··· DATA FOR THIS EXERCISE

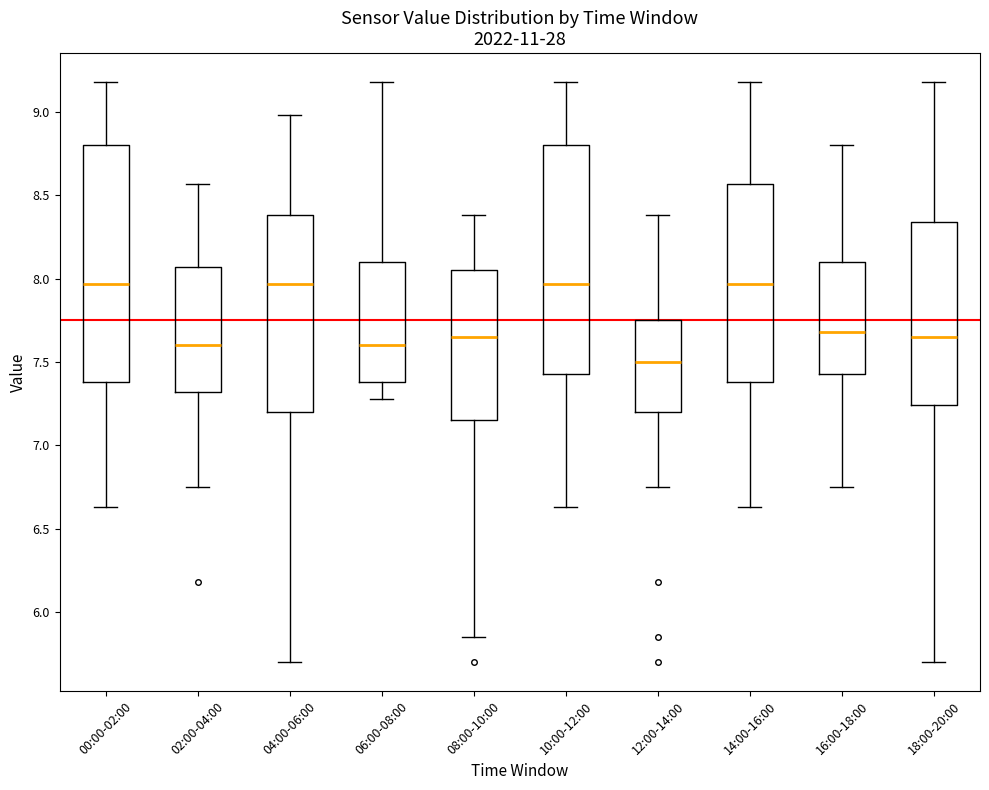

Reading left to right, transcribe this box plot: for each box, give where its median line is, the range the box spans, and where its two whiskers end, as read against the y-axis. The values are not printed on the chart, so give them approximately, as read against the axis.

00:00-02:00: median 7.95, box 7.40 to 8.80, whiskers 6.65 to 9.20
02:00-04:00: median 7.60, box 7.30 to 8.05, whiskers 6.75 to 8.55
04:00-06:00: median 7.95, box 7.20 to 8.40, whiskers 5.70 to 9.00
06:00-08:00: median 7.60, box 7.40 to 8.10, whiskers 7.30 to 9.20
08:00-10:00: median 7.65, box 7.15 to 8.05, whiskers 5.85 to 8.40
10:00-12:00: median 7.95, box 7.45 to 8.80, whiskers 6.65 to 9.20
12:00-14:00: median 7.50, box 7.20 to 7.75, whiskers 6.75 to 8.40
14:00-16:00: median 7.95, box 7.40 to 8.55, whiskers 6.65 to 9.20
16:00-18:00: median 7.70, box 7.45 to 8.10, whiskers 6.75 to 8.80
18:00-20:00: median 7.65, box 7.25 to 8.35, whiskers 5.70 to 9.20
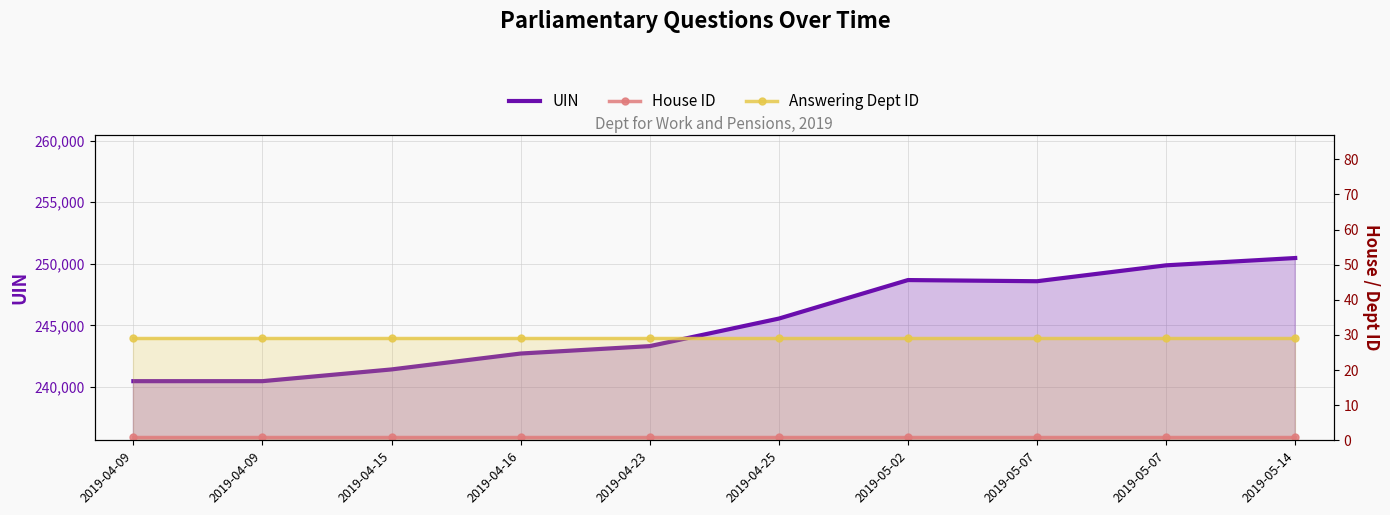

What is the total value across all series at 2019-04-16?

242747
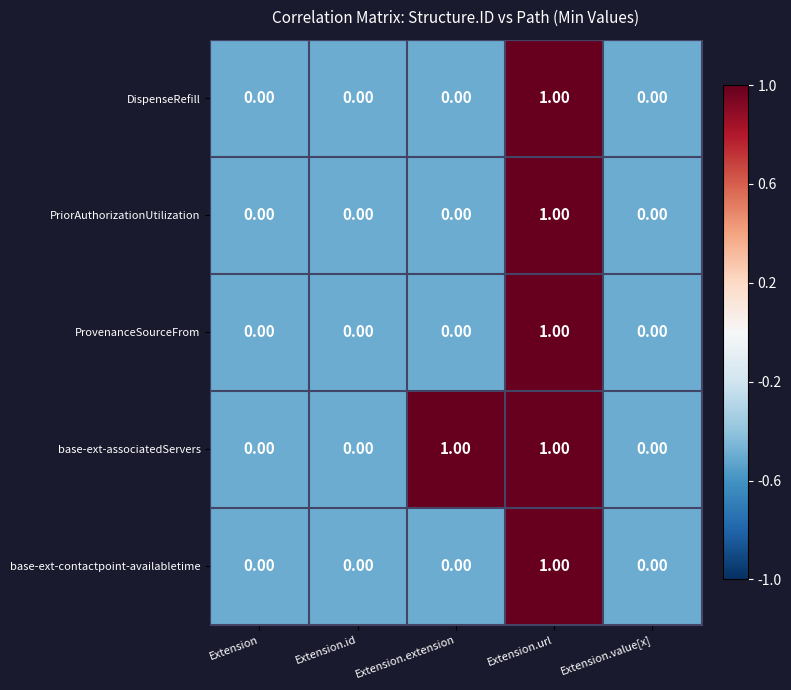

At which label does PriorAuthorizationUtilization reach its peak?

Extension.url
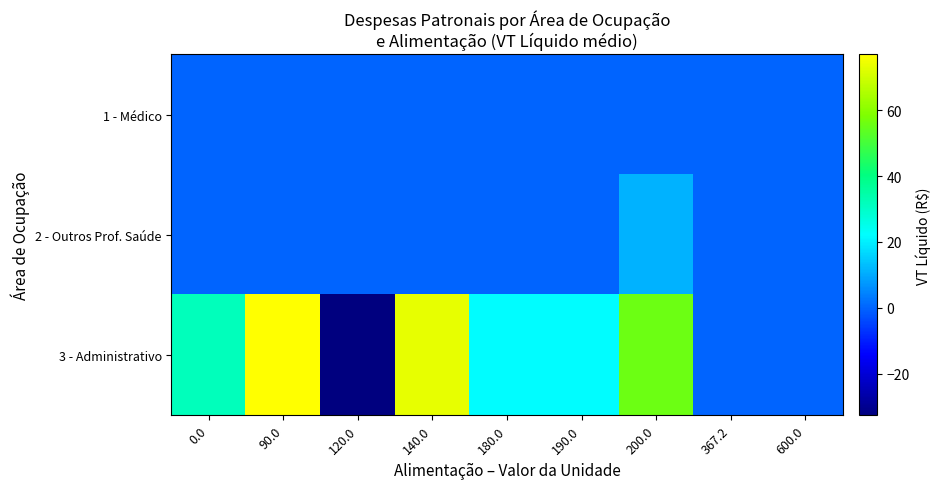

Reading left to right, list all the values displayed in this chart.

1 - Médico: 0.0=0.0	90.0=0.0	120.0=0.0	140.0=0.0	180.0=0.0	190.0=0.0	200.0=0.0	367.2=0.0	600.0=0.0
2 - Outros Prof. Saúde: 0.0=0.0	90.0=0.0	120.0=0.0	140.0=0.0	180.0=0.0	190.0=0.0	200.0=11.1	367.2=0.0	600.0=0.0
3 - Administrativo: 0.0=32.0	90.0=77.0	120.0=-32.7	140.0=73.3	180.0=22.0	190.0=22.0	200.0=55.8	367.2=0.0	600.0=0.0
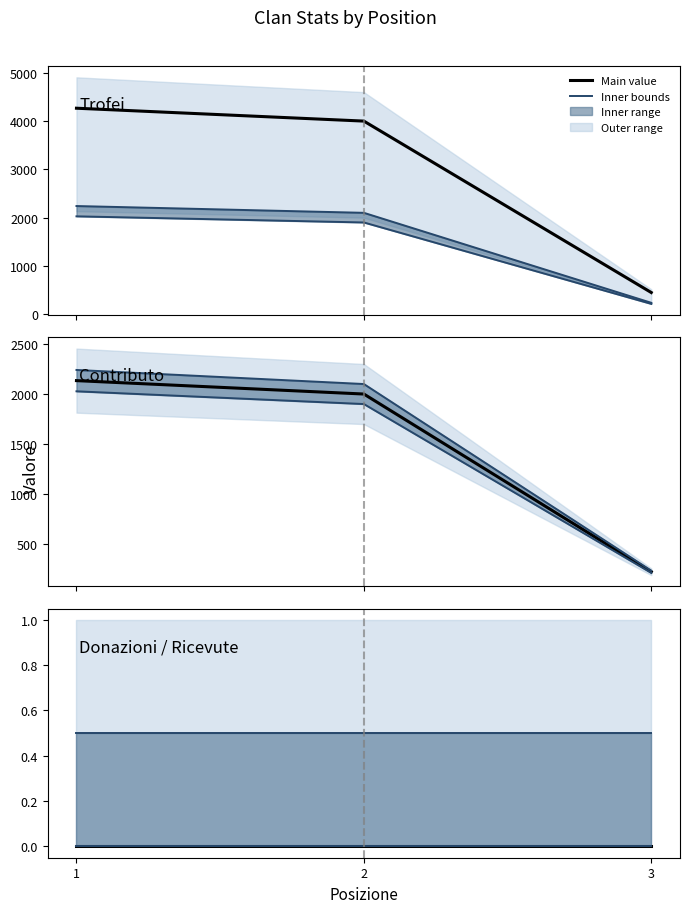

What is the greatest value displayed?

4268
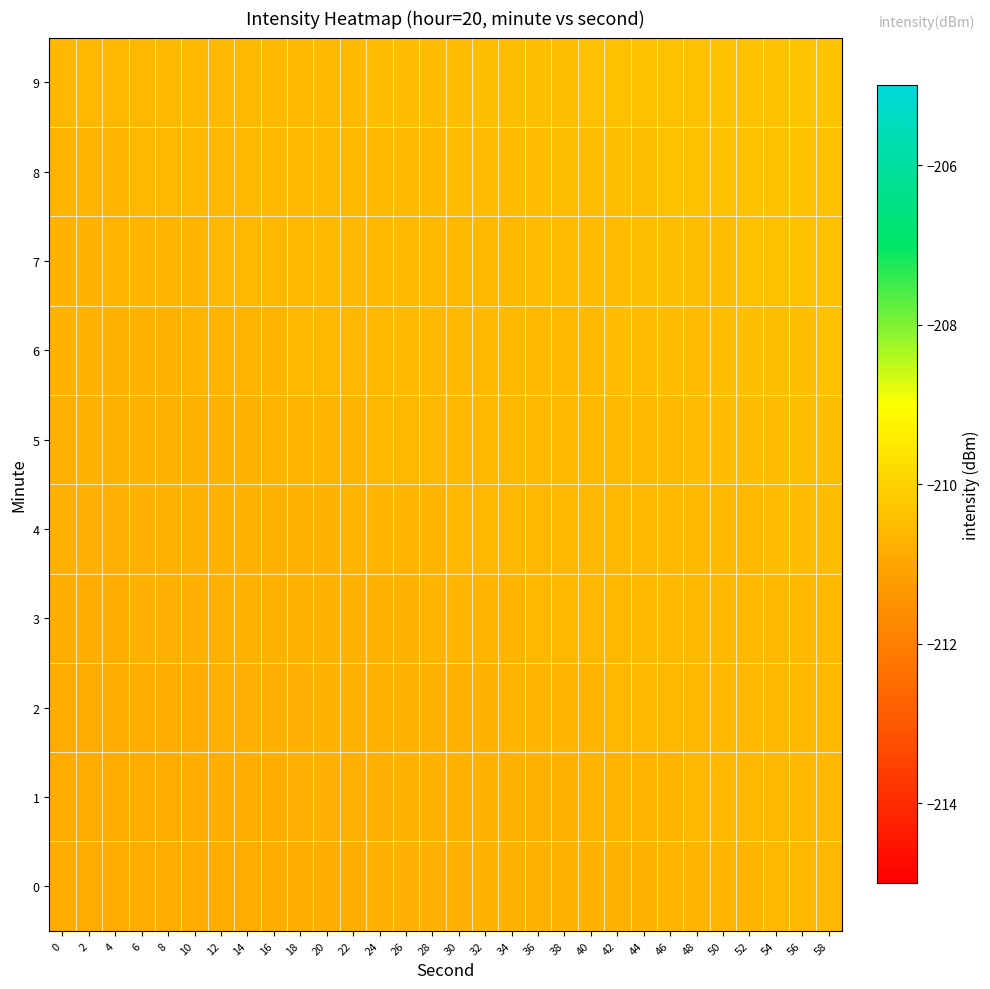

Count the number of categories in the chart.

30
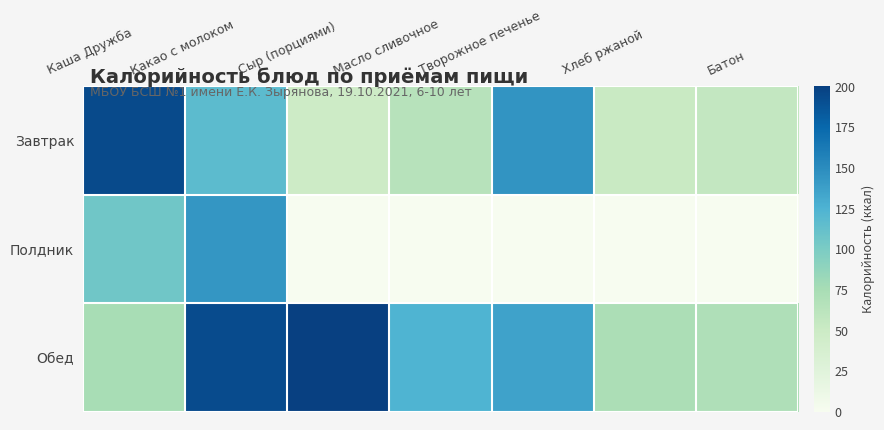

Reading left to right, extract all data points from this chart.

Завтрак: Каша Дружба=193.8	Какао с молоком=117.0	Сыр (порциями)=48.0	Масло сливочное=64.7	Творожное печенье=144.7	Хлеб ржаной=52.0	Батон=56.2
Полдник: Каша Дружба=106.0	Какао с молоком=144.0	Сыр (порциями)=0.0	Масло сливочное=0.0	Творожное печенье=0.0	Хлеб ржаной=0.0	Батон=0.0
Обед: Каша Дружба=75.0	Какао с молоком=193.5	Сыр (порциями)=200.7	Масло сливочное=124.5	Творожное печенье=136.0	Хлеб ржаной=72.8	Батон=70.0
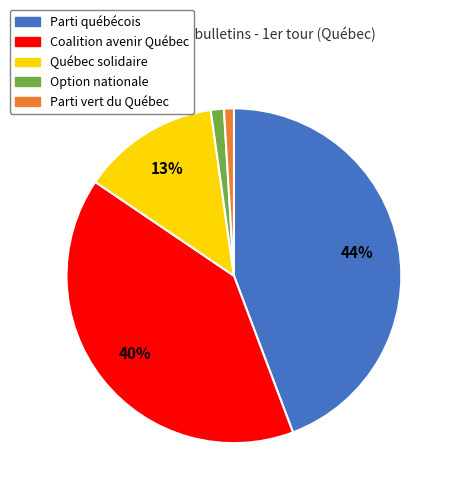

To the nearest percent, what portion does Option nationale represent?

1%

······

WORK TO COMPLETE:
Copy every one of the rows above word for word, leaving out the pictures.

WRITTEN RESPONSE:
Reading left to right, transcribe this box plot: for each box, give where its median line is, the range the box spans, and where its two whiskers end, as read against the y-axis. The values are not printed on the chart, so give them approximately, as read against the axis.

00:00-02:00: median 7.95, box 7.40 to 8.80, whiskers 6.65 to 9.20
02:00-04:00: median 7.60, box 7.30 to 8.05, whiskers 6.75 to 8.55
04:00-06:00: median 7.95, box 7.20 to 8.40, whiskers 5.70 to 9.00
06:00-08:00: median 7.60, box 7.40 to 8.10, whiskers 7.30 to 9.20
08:00-10:00: median 7.65, box 7.15 to 8.05, whiskers 5.85 to 8.40
10:00-12:00: median 7.95, box 7.45 to 8.80, whiskers 6.65 to 9.20
12:00-14:00: median 7.50, box 7.20 to 7.75, whiskers 6.75 to 8.40
14:00-16:00: median 7.95, box 7.40 to 8.55, whiskers 6.65 to 9.20
16:00-18:00: median 7.70, box 7.45 to 8.10, whiskers 6.75 to 8.80
18:00-20:00: median 7.65, box 7.25 to 8.35, whiskers 5.70 to 9.20

What is the total value across all series at 2019-04-16?

242747

At which label does PriorAuthorizationUtilization reach its peak?

Extension.url

Reading left to right, list all the values displayed in this chart.

1 - Médico: 0.0=0.0	90.0=0.0	120.0=0.0	140.0=0.0	180.0=0.0	190.0=0.0	200.0=0.0	367.2=0.0	600.0=0.0
2 - Outros Prof. Saúde: 0.0=0.0	90.0=0.0	120.0=0.0	140.0=0.0	180.0=0.0	190.0=0.0	200.0=11.1	367.2=0.0	600.0=0.0
3 - Administrativo: 0.0=32.0	90.0=77.0	120.0=-32.7	140.0=73.3	180.0=22.0	190.0=22.0	200.0=55.8	367.2=0.0	600.0=0.0

What is the greatest value displayed?

4268

Count the number of categories in the chart.

30

Reading left to right, extract all data points from this chart.

Завтрак: Каша Дружба=193.8	Какао с молоком=117.0	Сыр (порциями)=48.0	Масло сливочное=64.7	Творожное печенье=144.7	Хлеб ржаной=52.0	Батон=56.2
Полдник: Каша Дружба=106.0	Какао с молоком=144.0	Сыр (порциями)=0.0	Масло сливочное=0.0	Творожное печенье=0.0	Хлеб ржаной=0.0	Батон=0.0
Обед: Каша Дружба=75.0	Какао с молоком=193.5	Сыр (порциями)=200.7	Масло сливочное=124.5	Творожное печенье=136.0	Хлеб ржаной=72.8	Батон=70.0

To the nearest percent, what portion does Option nationale represent?

1%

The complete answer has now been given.